**Complete the following:**
a. Answer these questions from the post on concurrency:
(i) On what date was the post published?
(ii) What did the last version of cps_map_eval provide without any locks or other kinds of synchronization?
(iii) With that version, what will the parent thread try to evaluate for the program ((vau () % (+ (return 2) 2)))?
b. Reproduce word for word the stretch of the post on concurrency from "(Continuing the series" through "and Automatic Concurrency)".

**Excerpt:**
◆ ◆ ◆ ◆ ◆

Saturday, May 12, 2012

Even More Concurrency; Or, What You Can't Find By Searching Google Scholar

(Continuing the series of Schrodinger's Equation of Software, First Class Everything: Loops, Tail-Calls, and Continuations, and Automatic Concurrency)

      Our last version of cps_map_eval gave us concurrent evaluation of arguments, and without even needing any locks or other kinds of synchronization. That's pretty impressive... except that it only works as long as a) every argument returns at least once and b) no argument returns more than once before all have returned at least once.
      Those may not seem like very strict restrictions, except that the whole point of continuations is to break them. Consider this program:

((vau () % (+ (return 2) 2)))

      With the last version of cps_map_eval, it will cause an error, because when the first argument thread has terminated, it will not have filled in its slot- it jumped to a different continuation. The parent thread will try to evaluate (+ None 2) and throw an exception, when what we really wanted was for it to not run at all! A similar problem can be seen in this program:

(+  ((vau () % (par (return 1) (return 2))))

◆ ◆ ◆ ◆ ◆

**Data section:**

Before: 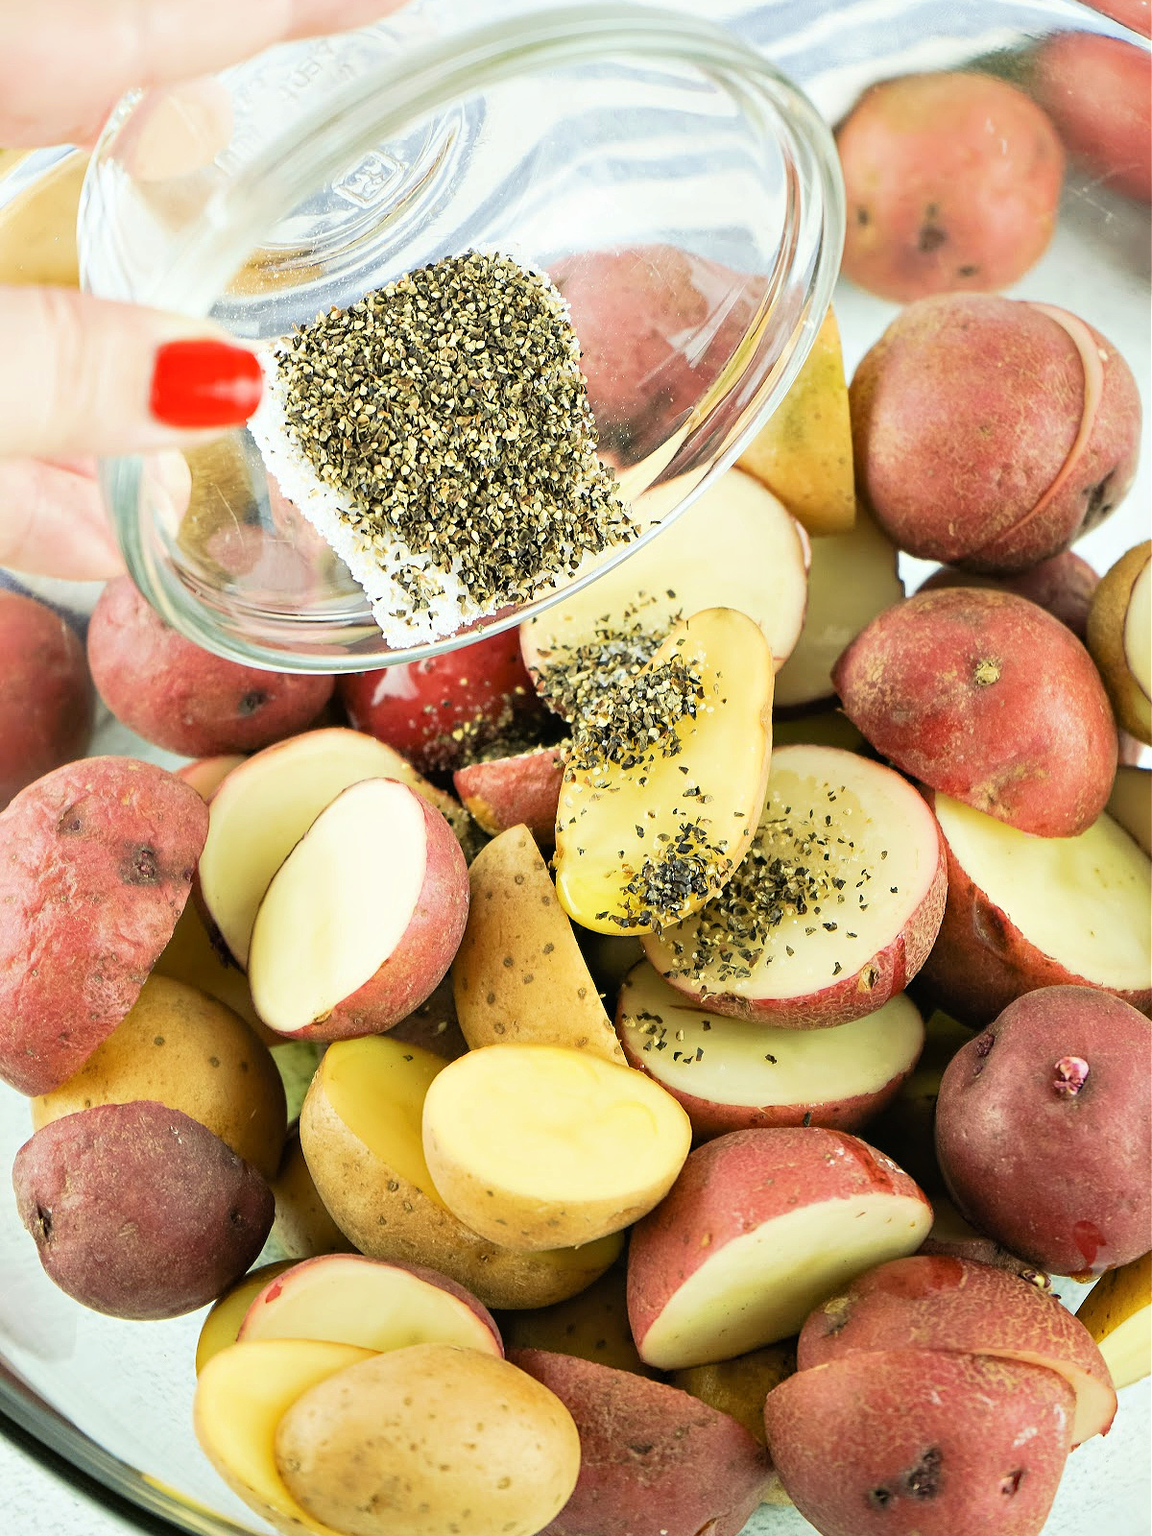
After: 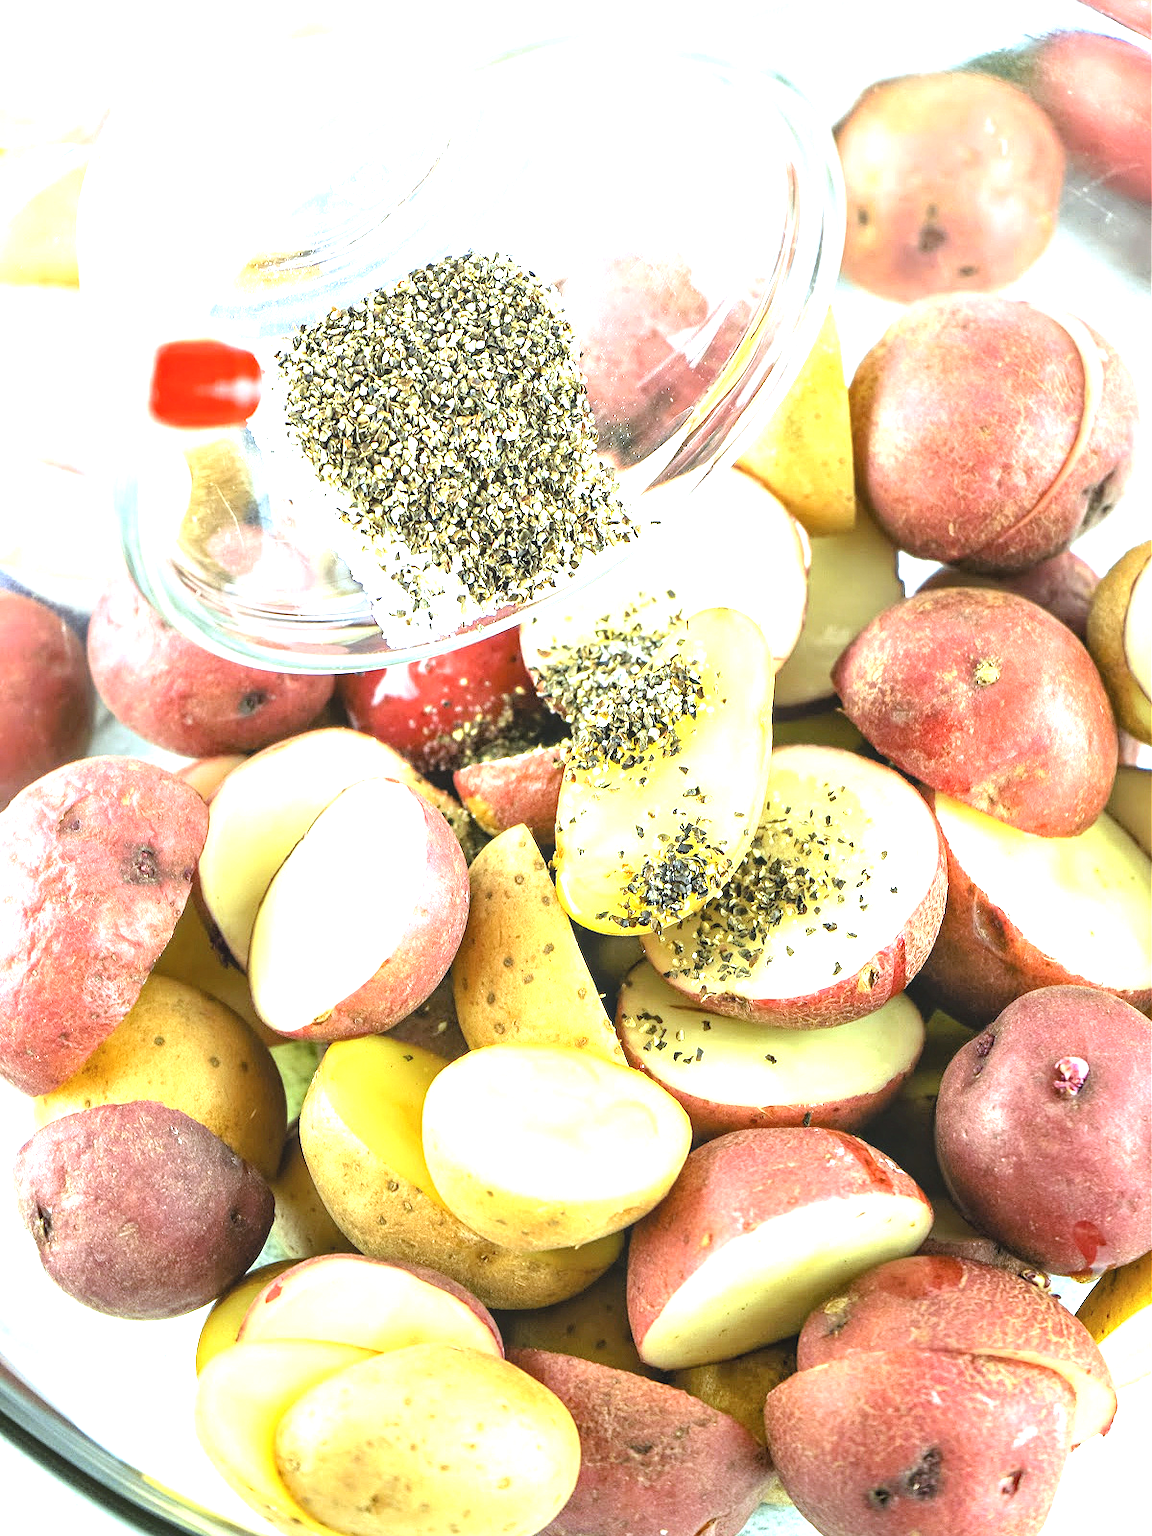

◆ ◆ ◆ ◆ ◆

**Answers to the exercise:**
a.
(i) Saturday, May 12, 2012
(ii) Concurrent evaluation of arguments
(iii) (+ None 2)

b.
(Continuing the series of Schrodinger's Equation of Software, First Class Everything: Loops, Tail-Calls, and Continuations, and Automatic Concurrency)